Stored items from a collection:

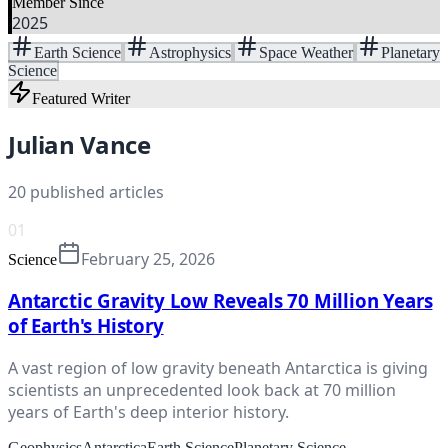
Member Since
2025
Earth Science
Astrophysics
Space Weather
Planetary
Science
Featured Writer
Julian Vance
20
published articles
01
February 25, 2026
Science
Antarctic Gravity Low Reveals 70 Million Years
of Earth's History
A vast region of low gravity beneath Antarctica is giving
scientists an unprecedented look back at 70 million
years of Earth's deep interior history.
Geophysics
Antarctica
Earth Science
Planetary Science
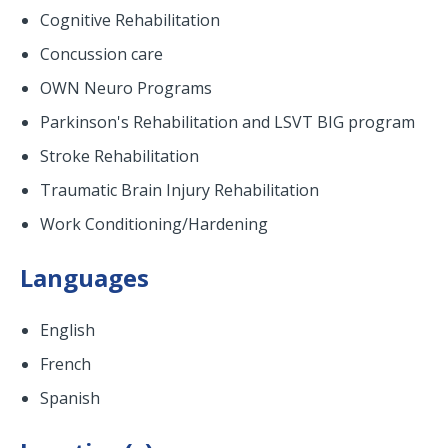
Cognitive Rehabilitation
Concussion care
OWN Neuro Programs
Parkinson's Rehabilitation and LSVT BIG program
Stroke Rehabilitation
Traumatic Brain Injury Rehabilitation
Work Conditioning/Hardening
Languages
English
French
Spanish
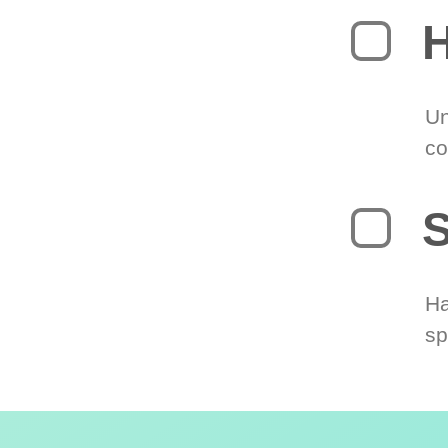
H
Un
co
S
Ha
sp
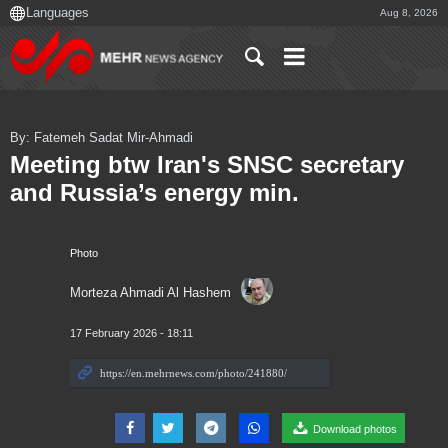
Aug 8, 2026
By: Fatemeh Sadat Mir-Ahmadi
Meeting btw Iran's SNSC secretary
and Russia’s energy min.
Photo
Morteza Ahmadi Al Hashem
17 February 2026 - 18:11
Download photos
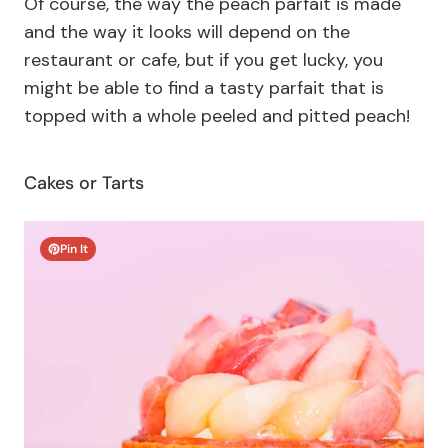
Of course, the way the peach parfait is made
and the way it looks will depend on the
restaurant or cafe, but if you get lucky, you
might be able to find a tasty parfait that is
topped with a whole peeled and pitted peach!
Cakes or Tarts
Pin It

* Aim of the task: Retrieve all lines from the data that contain the string "parfait".

* Result:
Of course, the way the peach parfait is made
might be able to find a tasty parfait that is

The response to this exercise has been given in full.